昨天夜里,在她发作胃病,忆严和小高架着她前进的时候,她曾经起了个念头,想要悄悄离开这两个人。她觉得自己这个身体,恐怕是熬不到追上部队了。自己行动不了,也拖得她们两个人速度减慢,失去追上部队的机会。为什么不放她们轻装前进呢?
到了瓜棚,她睡醒一觉,听到忆严要去替她找牲口,她又检起了这个一闪而过的念头,而且由于敌情的紧迫,她想得更认真了。三个几乎是赤手空拳的女兵,再没有麻利壮健的腿脚,能应付突然遭遇的敌军吗?如果没有自己,忆严和小高大概能闯过去;有了自己,怕成功的希望很小了。

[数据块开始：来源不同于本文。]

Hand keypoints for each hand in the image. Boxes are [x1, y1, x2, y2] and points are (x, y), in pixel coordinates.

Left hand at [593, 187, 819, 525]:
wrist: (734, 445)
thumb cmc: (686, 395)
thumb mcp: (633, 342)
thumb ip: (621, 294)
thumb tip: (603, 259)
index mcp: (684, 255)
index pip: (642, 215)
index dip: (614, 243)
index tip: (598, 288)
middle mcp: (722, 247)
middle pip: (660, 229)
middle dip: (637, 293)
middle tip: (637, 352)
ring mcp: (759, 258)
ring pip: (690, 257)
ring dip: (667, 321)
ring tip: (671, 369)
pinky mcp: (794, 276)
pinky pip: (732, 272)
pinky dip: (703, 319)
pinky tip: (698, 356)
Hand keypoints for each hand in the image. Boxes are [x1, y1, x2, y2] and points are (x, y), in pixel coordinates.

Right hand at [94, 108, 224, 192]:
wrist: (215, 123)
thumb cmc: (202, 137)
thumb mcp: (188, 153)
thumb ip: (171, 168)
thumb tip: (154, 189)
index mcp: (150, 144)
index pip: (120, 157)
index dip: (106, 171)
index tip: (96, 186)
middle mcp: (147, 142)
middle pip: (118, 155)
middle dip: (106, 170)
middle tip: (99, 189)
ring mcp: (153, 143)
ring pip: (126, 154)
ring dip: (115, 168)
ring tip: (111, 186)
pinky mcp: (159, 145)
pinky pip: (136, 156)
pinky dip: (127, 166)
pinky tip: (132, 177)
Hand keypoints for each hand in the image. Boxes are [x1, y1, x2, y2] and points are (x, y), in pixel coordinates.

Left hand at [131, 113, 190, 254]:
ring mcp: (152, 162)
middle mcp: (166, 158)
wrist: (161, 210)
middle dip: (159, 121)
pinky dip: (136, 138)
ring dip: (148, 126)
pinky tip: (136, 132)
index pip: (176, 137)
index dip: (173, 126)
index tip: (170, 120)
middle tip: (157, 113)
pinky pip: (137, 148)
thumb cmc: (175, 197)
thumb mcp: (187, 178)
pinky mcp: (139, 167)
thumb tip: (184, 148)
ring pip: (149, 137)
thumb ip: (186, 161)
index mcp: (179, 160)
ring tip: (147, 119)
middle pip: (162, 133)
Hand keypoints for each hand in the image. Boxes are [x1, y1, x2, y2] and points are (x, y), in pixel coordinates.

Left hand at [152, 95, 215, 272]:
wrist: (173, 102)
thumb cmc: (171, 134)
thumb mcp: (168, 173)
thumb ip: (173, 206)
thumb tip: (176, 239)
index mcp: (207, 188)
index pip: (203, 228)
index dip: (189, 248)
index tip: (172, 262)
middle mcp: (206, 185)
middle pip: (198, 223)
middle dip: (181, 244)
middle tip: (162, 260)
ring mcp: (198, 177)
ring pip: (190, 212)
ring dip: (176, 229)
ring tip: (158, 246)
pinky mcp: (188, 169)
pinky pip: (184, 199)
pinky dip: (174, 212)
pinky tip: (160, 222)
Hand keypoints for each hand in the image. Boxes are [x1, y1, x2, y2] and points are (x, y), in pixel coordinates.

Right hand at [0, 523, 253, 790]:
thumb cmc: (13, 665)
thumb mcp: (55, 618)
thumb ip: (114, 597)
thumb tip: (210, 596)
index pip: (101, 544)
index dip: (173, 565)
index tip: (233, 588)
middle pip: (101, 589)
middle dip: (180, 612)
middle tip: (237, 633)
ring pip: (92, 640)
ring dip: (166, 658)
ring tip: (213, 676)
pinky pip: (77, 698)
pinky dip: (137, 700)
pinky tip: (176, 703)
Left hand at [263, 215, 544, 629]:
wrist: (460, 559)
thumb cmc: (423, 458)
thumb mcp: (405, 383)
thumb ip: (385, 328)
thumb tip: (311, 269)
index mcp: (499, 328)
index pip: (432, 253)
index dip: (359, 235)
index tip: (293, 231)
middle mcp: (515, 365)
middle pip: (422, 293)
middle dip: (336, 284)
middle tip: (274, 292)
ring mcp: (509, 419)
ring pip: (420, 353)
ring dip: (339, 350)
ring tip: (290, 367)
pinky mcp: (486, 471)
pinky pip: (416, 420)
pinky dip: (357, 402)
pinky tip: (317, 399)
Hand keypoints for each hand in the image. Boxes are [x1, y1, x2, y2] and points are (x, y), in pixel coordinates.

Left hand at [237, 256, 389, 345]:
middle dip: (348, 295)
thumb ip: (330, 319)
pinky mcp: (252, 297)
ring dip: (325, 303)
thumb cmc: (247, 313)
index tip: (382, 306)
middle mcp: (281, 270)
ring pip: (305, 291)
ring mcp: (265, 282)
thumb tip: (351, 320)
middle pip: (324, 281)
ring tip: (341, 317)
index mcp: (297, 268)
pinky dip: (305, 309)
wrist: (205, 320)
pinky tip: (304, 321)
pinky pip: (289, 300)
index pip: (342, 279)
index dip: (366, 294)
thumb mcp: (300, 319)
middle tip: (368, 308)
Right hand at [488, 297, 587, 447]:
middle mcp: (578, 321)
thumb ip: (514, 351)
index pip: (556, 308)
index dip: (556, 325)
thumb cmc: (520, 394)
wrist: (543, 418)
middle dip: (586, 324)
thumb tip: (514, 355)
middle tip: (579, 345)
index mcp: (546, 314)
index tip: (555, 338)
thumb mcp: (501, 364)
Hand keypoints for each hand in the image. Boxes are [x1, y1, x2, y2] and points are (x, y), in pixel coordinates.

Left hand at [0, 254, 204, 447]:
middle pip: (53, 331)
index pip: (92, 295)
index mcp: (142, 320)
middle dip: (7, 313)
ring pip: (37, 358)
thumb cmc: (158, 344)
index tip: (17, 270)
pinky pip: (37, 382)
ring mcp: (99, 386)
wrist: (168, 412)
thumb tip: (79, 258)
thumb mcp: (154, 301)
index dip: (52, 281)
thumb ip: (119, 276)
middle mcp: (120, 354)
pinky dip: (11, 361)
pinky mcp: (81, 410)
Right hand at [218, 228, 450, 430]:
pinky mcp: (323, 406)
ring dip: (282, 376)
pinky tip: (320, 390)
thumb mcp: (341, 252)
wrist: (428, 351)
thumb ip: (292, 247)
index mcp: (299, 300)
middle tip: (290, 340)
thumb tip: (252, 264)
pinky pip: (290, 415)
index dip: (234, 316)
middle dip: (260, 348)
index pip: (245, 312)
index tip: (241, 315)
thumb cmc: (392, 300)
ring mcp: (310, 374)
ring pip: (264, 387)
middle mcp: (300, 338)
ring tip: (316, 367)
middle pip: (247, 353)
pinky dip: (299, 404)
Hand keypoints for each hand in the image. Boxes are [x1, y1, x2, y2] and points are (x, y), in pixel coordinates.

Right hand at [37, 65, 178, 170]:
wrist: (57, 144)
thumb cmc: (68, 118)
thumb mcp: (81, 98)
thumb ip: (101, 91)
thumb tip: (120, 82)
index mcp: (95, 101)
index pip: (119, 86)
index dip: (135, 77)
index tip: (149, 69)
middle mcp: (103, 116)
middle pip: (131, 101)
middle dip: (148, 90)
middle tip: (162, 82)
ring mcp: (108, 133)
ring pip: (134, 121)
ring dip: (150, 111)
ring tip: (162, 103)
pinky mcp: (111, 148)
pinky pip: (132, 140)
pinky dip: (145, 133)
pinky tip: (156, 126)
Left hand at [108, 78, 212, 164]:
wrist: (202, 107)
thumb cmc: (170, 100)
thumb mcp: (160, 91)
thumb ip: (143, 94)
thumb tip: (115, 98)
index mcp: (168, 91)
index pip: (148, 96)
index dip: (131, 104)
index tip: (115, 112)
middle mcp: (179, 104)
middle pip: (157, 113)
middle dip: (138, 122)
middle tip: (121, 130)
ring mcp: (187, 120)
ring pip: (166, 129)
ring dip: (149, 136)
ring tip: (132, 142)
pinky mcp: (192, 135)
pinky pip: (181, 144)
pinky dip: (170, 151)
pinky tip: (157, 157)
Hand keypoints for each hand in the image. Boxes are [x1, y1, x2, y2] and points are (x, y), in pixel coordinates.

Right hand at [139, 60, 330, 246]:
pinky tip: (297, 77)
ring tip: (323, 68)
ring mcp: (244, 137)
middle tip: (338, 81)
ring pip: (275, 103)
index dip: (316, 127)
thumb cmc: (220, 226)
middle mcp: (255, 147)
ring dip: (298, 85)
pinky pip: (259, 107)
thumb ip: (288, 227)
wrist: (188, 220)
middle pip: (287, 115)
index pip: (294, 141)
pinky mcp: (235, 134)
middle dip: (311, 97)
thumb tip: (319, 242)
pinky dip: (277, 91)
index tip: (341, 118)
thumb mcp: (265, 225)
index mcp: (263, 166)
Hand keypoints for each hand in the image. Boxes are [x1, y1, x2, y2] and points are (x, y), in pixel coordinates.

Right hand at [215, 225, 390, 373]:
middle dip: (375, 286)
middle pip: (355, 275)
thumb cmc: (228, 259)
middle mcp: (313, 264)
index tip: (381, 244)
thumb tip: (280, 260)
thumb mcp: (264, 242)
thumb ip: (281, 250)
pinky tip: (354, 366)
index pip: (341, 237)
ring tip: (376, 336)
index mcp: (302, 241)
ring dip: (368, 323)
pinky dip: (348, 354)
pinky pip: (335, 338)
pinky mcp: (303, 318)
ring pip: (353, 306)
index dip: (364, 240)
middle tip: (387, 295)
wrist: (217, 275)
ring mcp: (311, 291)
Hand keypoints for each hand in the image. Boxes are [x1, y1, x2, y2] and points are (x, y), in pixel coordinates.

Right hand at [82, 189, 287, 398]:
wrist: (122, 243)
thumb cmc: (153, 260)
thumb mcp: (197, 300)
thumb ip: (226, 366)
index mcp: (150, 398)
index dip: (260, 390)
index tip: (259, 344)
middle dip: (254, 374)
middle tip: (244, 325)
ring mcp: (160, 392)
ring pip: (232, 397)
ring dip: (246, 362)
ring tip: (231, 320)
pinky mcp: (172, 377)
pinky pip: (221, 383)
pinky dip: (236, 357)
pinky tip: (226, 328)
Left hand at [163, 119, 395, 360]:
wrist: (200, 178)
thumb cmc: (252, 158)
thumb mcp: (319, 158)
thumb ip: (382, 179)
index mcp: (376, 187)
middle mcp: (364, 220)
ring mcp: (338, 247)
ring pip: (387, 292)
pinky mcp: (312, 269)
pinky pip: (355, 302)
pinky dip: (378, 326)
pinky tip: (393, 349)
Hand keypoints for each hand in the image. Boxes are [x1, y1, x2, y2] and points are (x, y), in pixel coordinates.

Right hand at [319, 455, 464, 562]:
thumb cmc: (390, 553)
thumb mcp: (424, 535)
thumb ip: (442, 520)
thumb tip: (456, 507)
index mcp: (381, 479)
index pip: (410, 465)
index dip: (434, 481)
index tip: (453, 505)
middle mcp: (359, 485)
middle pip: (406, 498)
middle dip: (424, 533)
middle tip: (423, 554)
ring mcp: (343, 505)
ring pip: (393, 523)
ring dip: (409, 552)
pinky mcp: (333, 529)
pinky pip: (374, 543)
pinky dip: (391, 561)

自己离开她们之后怎么办呢?她粗略一想,在农村环境里,和忆严、小高她们那股如鱼得水的自如劲儿比起来,自己是个淡水鱼掉进大海里,一无所能;但到了城市地方,自己就有足够的经验应付了。她身上还有从上海来时带着的几块银元、一个戒指,这点东西足够她从这附近坐火车到商丘的。她参军前曾随着剧团在那里演出过,认识当地几个教员和学生,都是思想进步的青年,她可以找他们先住下来,养养病,弄清情况。从商丘往北,一天之内就可以到达部队要去的鲁西地带。比这么徒步追赶有把握得多。万一商丘落不下脚怎么办?还可以去开封,开封一个剧团里有熟人,可以搭班演戏。别的路都绝了,最后还可以打电报给当资本家的父亲,把属于她的存款寄来。有了那笔钱,在当地养病也好,暂回上海也好,都不成问题,养好病再设法回来。只要能让忆严和小高脱身而走,自己就免除了良心上的一项负担。